Healthy ageing: Early management of chronic inflammation & peripheral neuropathy in primary care

Ageing is characterized by systemic chronic inflammation, which is accompanied by age-related conditions (eg, type 2 diabetes mellitus [T2DM] and osteoarthritis [OA]) and complications (eg, peripheral neuropathy [PN]). This article summarizes insights from an industry-sponsored symposium on healthy ageing coordinated by the Hong Kong College of Family Physicians, which focused on the role of primary care physicians in management of chronic inflammatory conditions, and in early diagnosis and treatment of PN.

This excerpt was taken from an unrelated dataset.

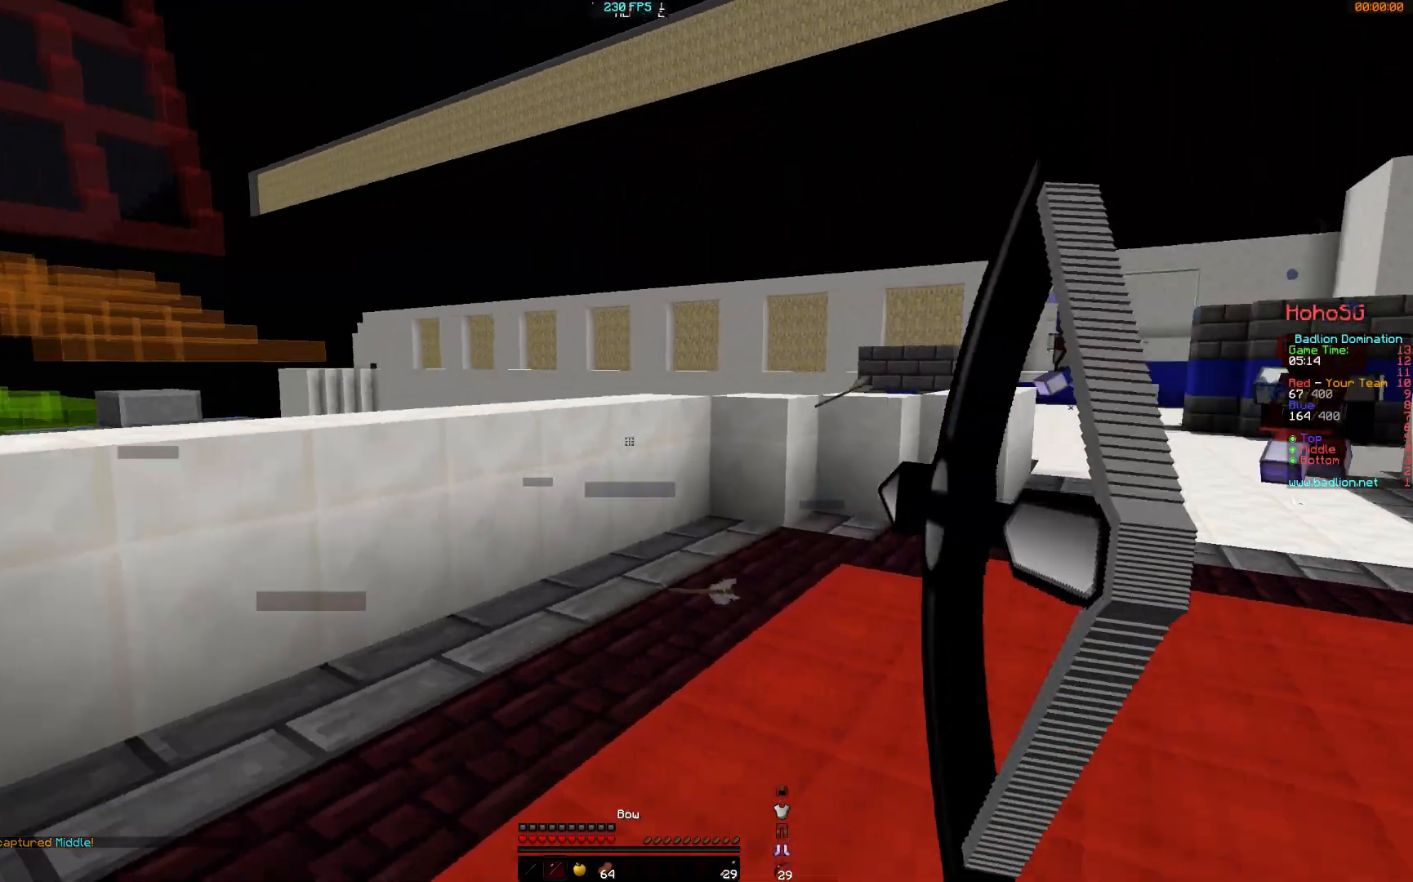
{"keys": ["w"], "mouse": ["right"], "events": []}
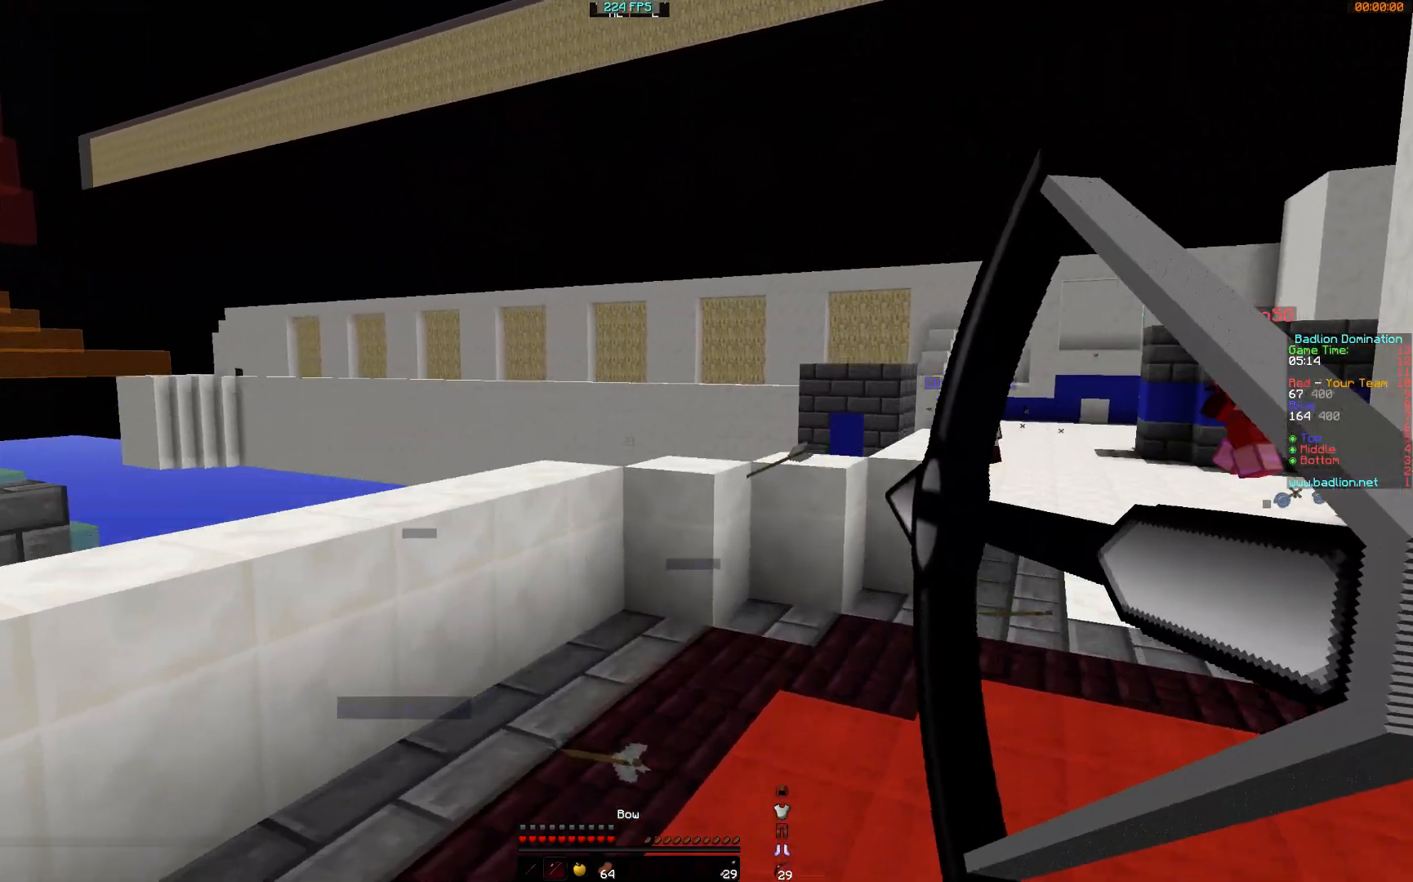
{"keys": ["d", "w"], "mouse": ["left"], "events": [[184, "mouse_right", "up"], [217, "mouse_left", "down"], [317, "d", "down"], [367, "mouse_left", "up"], [467, "mouse_left", "down"]]}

By 2050, the proportion of the world's population >60 years of age is projected to nearly double to 22 percent from 12 percent in 2015. If increased lifespan is dominated by decline in physical and mental capacities, there would be negative implications for older individuals and society. Responsive primary healthcare service and accessible high-quality long-term care can improve older individuals’ quality of life (QoL). [https://www.who.int/news-room/factsheets/detail/ageing-and-health]

Consequences of chronic inflammation
Ageing and sedentary lifestyles are associated with development of low-grade systemic chronic inflammation, which contributes to the development of chronic diseases such as T2DM, OA, sarcopenia, cardiovascular disease (CVD) and Alzheimer’s disease. “These chronic inflammatory diseases account for three out of five deaths worldwide,” said Dr Fei Chan, Specialist in Geriatric Medicine in Hong Kong. [Ageing Res Rev 2020;57:101000; Nat Med 2019;25:1822-1832; https://www.ncbi.nlm.nih.gov/books/NBK493173]

For example, low-grade inflammation contributes to OA development by increasing levels of proinflammatory cytokines in joints. Subsequently, inflammatory cytokines are released from affected joints into the circulation, leading to amplification of systemic low-grade inflammation, which damages tissues and organs over time. (Figure) [Osteoarthritis Cartilage 2013;21:16-21]

Management of chronic inflammation
“While standardized testing for chronic inflammation is currently unavailable, symptoms and comorbidities such as joint pain, diabetes and CVD often indicate chronic inflammation,” said Chan. “Blood testing of erythrocyte sedimentation rate [ESR] and high-sensitivity C-reactive protein level can be biomarkers for assessing the level of chronic inflammation. [https://www.ncbi.nlm.nih.gov/books/NBK493173]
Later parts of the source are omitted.